Zoltar elogia com desembaraço os dotes que via em Alexis. Ele via mais beleza em sua pele cinza do que em qualquer outra pele. Ele preferia olhar em seus olhos vermelhos a olhar um jardim florido. Ele admirava como seus cabelos refletiam o prateado da lua. Ele ansiava por ouvir de sua boca seu nome pronunciado. Ele trocaria todos seus livros de magia por um único sorriso dela. Ele confessou desejar morrer por um abraço dela. Então parou. Como se antecipasse que poderia ir longe demais.

– Então você gosta de minha pele, cinza como a pele de um cadáver. Você gosta de meus olhos, vermelhos como sangue fresco sendo derramado. Você gosta de meus cabelos prateados como a lua. Você gosta de minha boca e de meus dentes. Quer morrer enquanto eu o tenho em meus braços. Por que parou? Será que há algo que mesmo o poderoso Zoltar não pode falar? Será que eu provoco algo mais em você? Eu não confiarei nem acreditarei em você enquanto não me disser tudo. Vejamos se continua tão ousado diante da morte!

Alexis levanta-se, como se estivesse zangada, abre seu armário e tira uma sacola de dentro dele. Da sacola, Alexis puxa um arco, retesa a corda e aponta na direção de Zoltar. Conforme retesa a corda, uma flecha de energia se materializa no espaço entre suas mãos, pronta para atingir o alvo.

– Diga, agora, o que esconde Zoltar, ou eu juro que disparo essa flecha direto em sua cabeça! E saiba que eu irei rir enquanto agoniza no chão!
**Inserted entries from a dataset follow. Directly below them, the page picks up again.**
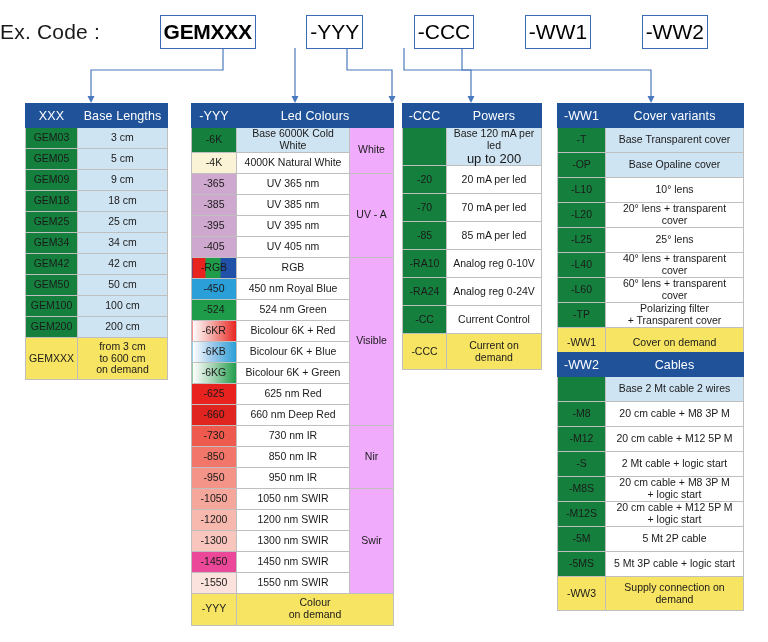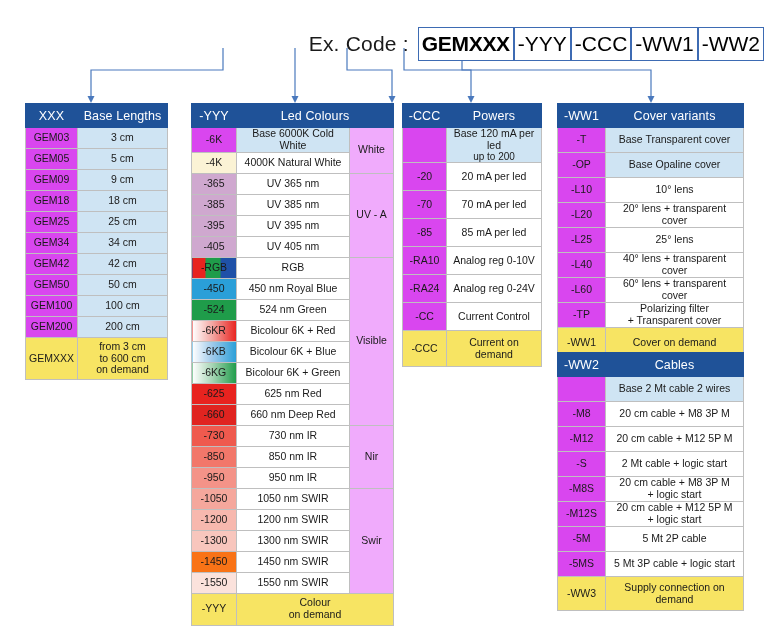--- a/index.html
+++ b/index.html
@@ -17,12 +17,12 @@
   
   #code-header {
     position: absolute;
-    left: 0; top: 24px;
-    width: 764px;
+    left: 0; top: 12px;
+    width: 708px;
     height: 40px;
     display: flex;
     align-items: center;
-    justify-content: flex-end;
+    justify-content: space-between;
   }
   #code-label {
     font-size: 21px;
Evidente que Alexis não pode fazer coisa alguma. Seus braços fraquejaram e a flecha de energia quase não se materializava. Tudo que Zoltar teve que fazer foi sorrir. Ver o rosto sombrio, cheio de cicatrizes, coberto de pelos espessos, com um sorriso que contrastava com os olhos púrpuras de Zoltar, fez com que o coração de Alexis disparasse.
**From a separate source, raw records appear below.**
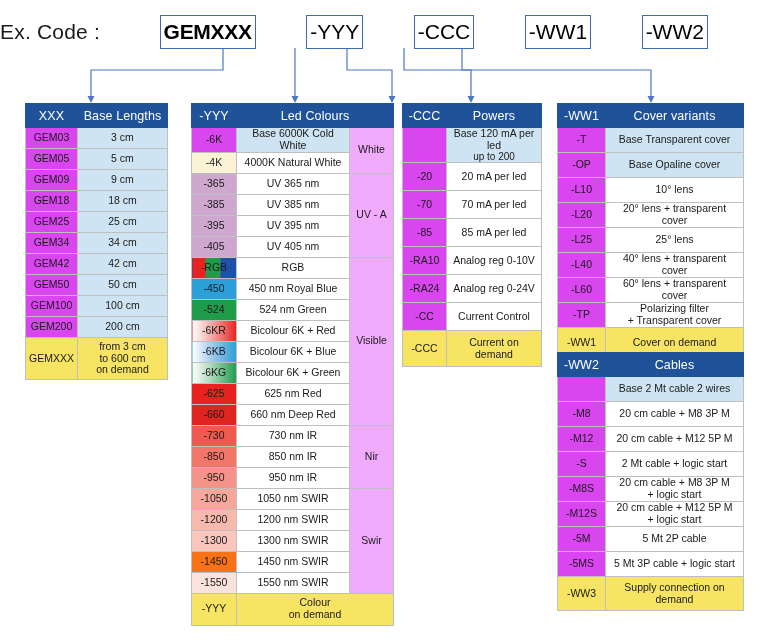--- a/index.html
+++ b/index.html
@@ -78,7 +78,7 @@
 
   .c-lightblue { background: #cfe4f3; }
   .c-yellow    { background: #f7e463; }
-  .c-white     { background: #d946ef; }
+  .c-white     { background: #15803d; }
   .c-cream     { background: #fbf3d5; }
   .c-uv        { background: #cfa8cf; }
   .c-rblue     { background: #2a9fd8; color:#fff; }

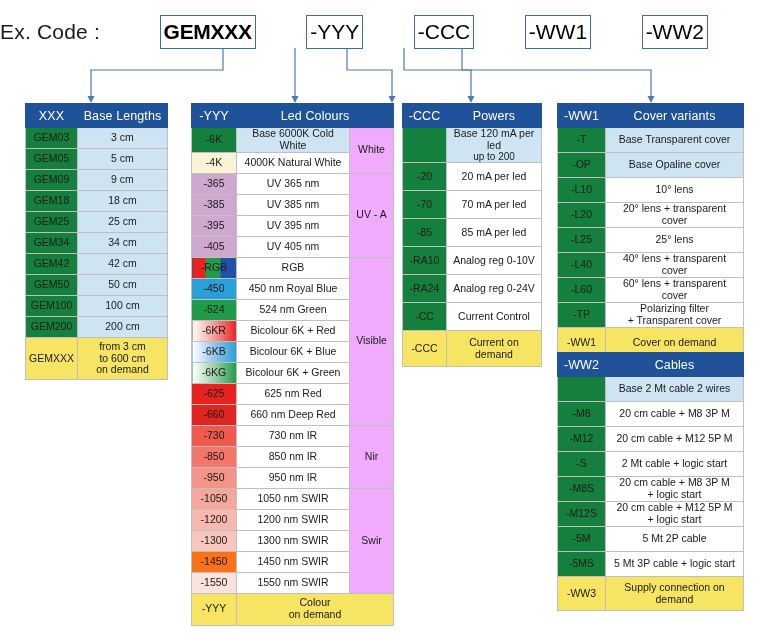--- a/index.html
+++ b/index.html
@@ -106,7 +106,7 @@
   .c-plain { background: #ffffff; }
 
   .grp { background:#f0abfc; font-size: 11.5px; }
-  .sub { font-size: 10px; display:block; line-height:1.05; }
+  .sub { font-size: 13px; display:block; line-height:1.05; }
   .tight { font-size: 10px; }
   td.code-cell { font-size: 10.5px; }
 </style>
– Não ria! Não caçoe de mim! Eu te mato! Eu juro que te mato! Maldito! Eu posso explodir sua cabeça com essa flecha! Diga algo!

– Alexis, nem mesmo o arco da própria Diana poderia me atingir. Mas se realmente quer acabar comigo, abrace-me, beija-me, consuma meu corpo com teu corpo.

Zoltar levanta, aproxima-se de Alexis, a desarma, a envolve em seu braço, deixa seu rosto próximo ao dela e a beija sem qualquer temor. Alexis e Zoltar ainda não sabem o que está acontecendo. Seja o que for é bom, é muito bom.